I have a complex NHibernate structure to store our 3 level product hierarchy. When I try and save at level 3 (ProductDetail2), I get the following error:
Row was updated or deleted by another transaction (or unsaved-value mapping was incorrect): [Domain.Models.ProductDetail2#193150]
If I skip the level 3 save logic, it all goes through fine.
Our class inheritance is shown below. ProductDetail1 and ProductDetail2 are identical, apart from having a different ProductType (for historical reasons)
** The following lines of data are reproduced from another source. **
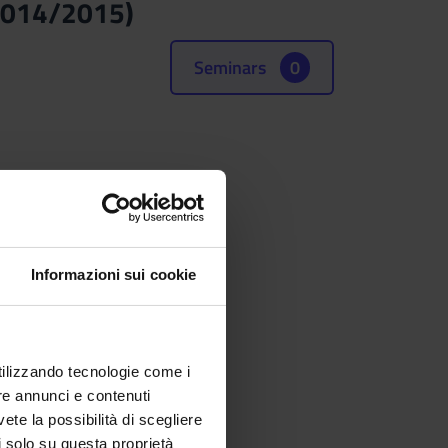
014/2015)
Seminars
0
(SSD)
Informazioni sui cookie
utilizzando tecnologie come i
re annunci e contenuti
vete la possibilità di scegliere
li solo su questa proprietà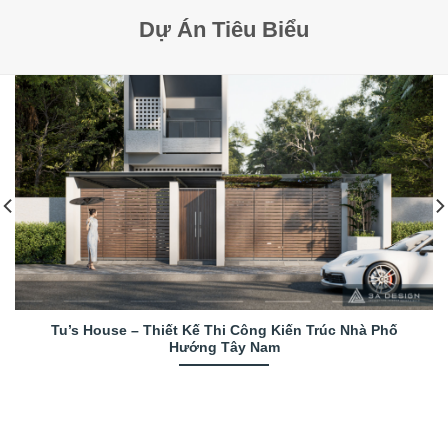
Dự Án Tiêu Biểu
Tu’s House – Thiết Kế Thi Công Kiến Trúc Nhà Phố
Hướng Tây Nam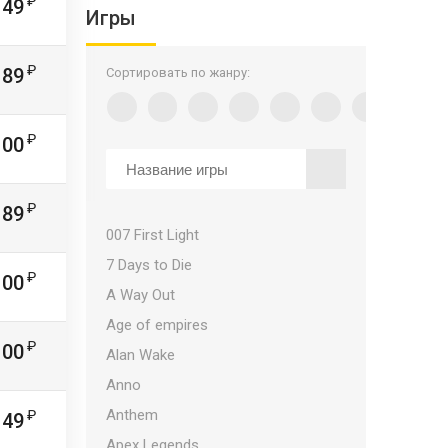
149
Игры
189
Сортировать по жанру:
100
189
007 First Light
7 Days to Die
100
A Way Out
Age of empires
100
Alan Wake
Anno
Anthem
149
Apex Legends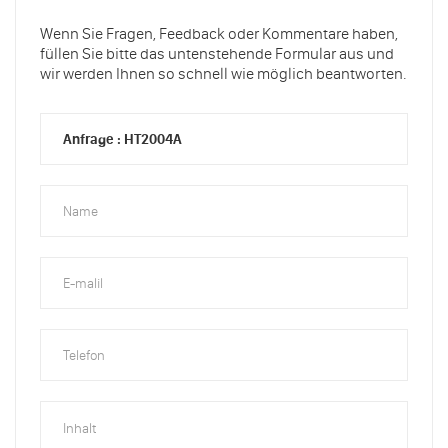
Wenn Sie Fragen, Feedback oder Kommentare haben,
füllen Sie bitte das untenstehende Formular aus und
wir werden Ihnen so schnell wie möglich beantworten.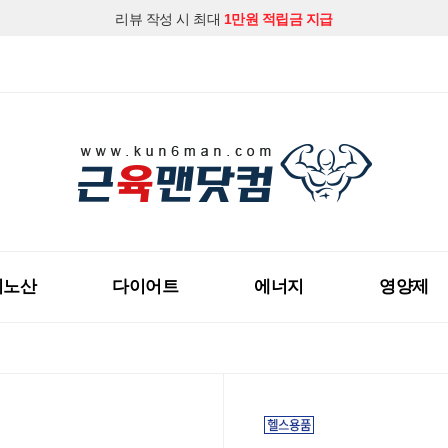
지금 근육맨닷컴 회원가입하시고
다양한 할인혜택
을 받아보세요!
미노산
다이어트
에너지
영양제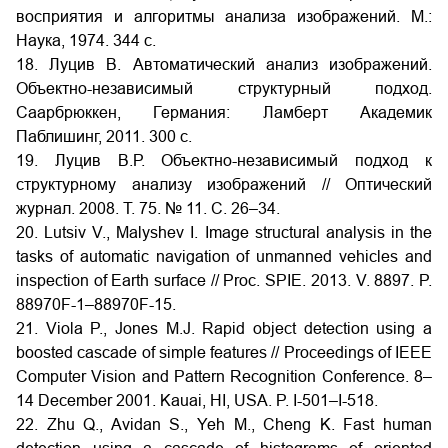
восприятия и алгоритмы анализа изображений. М.:
Наука, 1974. 344 с.
18. Луцив В. Автоматический анализ изображений.
Объектно-независимый структурный подход.
Саарбрюккен, Германия: Ламберт Академик
Паблишинг, 2011. 300 с.
19. Луцив В.Р. Объектно-независимый подход к
структурному анализу изображений // Оптический
журнал. 2008. Т. 75. № 11. С. 26–34.
20. Lutsiv V., Malyshev I. Image structural analysis in the
tasks of automatic navigation of unmanned vehicles and
inspection of Earth surface // Proc. SPIE. 2013. V. 8897. P.
88970F-1–88970F-15.
21. Viola P., Jones M.J. Rapid object detection using a
boosted cascade of simple features // Proceedings of IEEE
Computer Vision and Pattern Recognition Conference. 8–
14 December 2001. Kauai, HI, USA. P. I-501–I-518.
22. Zhu Q., Avidan S., Yeh M., Cheng K. Fast human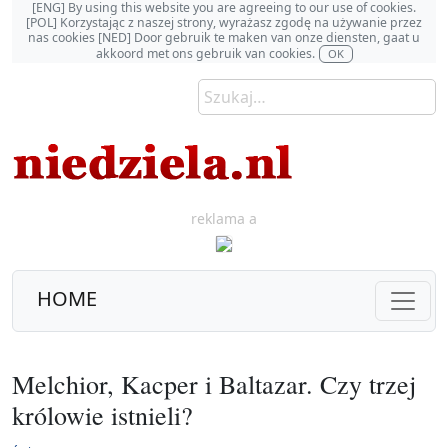
[ENG] By using this website you are agreeing to our use of cookies.
[POL] Korzystając z naszej strony, wyrażasz zgodę na używanie przez
nas cookies [NED] Door gebruik te maken van onze diensten, gaat u
akkoord met ons gebruik van cookies.
OK
reklama a
HOME
Melchior, Kacper i Baltazar. Czy trzej
królowie istnieli?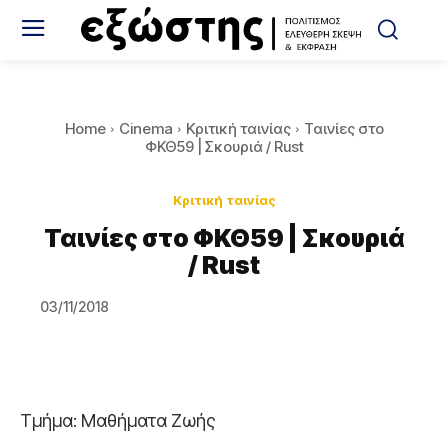
Home
Cinema
Κριτική ταινίας
Ταινίες στο
ΦΚΘ59 | Σκουριά / Rust
Κριτική ταινίας
Ταινίες στο ΦΚΘ59 | Σκουριά
/ Rust
03/11/2018
Τμήμα: Μαθήματα Ζωής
public abstract class Product {
public virtual int Id { get; set; }
public virtual string Name { get; set; }
public virtual int ProductTypeId { get; set; }
...(other core product data)...
}
public class ProductDetail1 : Product {
public string ShortDescription { get; set; }
public override int ProductTypeId {
get { return (int)ProductTypeEnum.ProductOne; }
}
}
public class ProductDetail2 : ProductDetail1 {
public override int ProductTypeId {
get { return (int)ProductTypeEnum.ProductTwo; }
}
}
We are having to use two different types of subclass mappings, as per the definitions in Fluent Mapping
- Product and ProductDetail1 save to different tables - Table-per-subclass Mapping
- ProductDetail1 and ProductDetail2 save to the same table - Table-per-hierarchy Mapping (This is because the only thing that distinguishes them is the ProductTypeId)
Our Fluent mappings are as follows
public class ProductMap : ClassMap<Product> {
public ProductMap() {
Table("Product");
Id(x => x.Id).GeneratedBy.Identity();
Map(x => x.Name);
DiscriminateSubClassesOnColumn("ProductTypeId", 0);
}
}
public class ProductDetail1Map : SubclassMap<ProductDetail1> {
public ProductDetail1Map() {
Table("ProductDetail");
DiscriminatorValue((int)ProductTypeEnum.ProductOne);
Join(
"ProductOne",
y => {
y.KeyColumn("Id");
y.Map(x => x.ShortDescription);
});
}
}
public class ProductDetail2Map : SubclassMap<ProductDetail2> {
public ProductDetail2Map() {
DiscriminatorValue((int)ProductTypeEnum.ProductTwo);
}
}
Is this possible? If so, what am I doing wrong?
P.S. I also found this similar post, but it differs from our case in that it defines (and saves) Discriminator column at level 1, whereas we define it at level 0.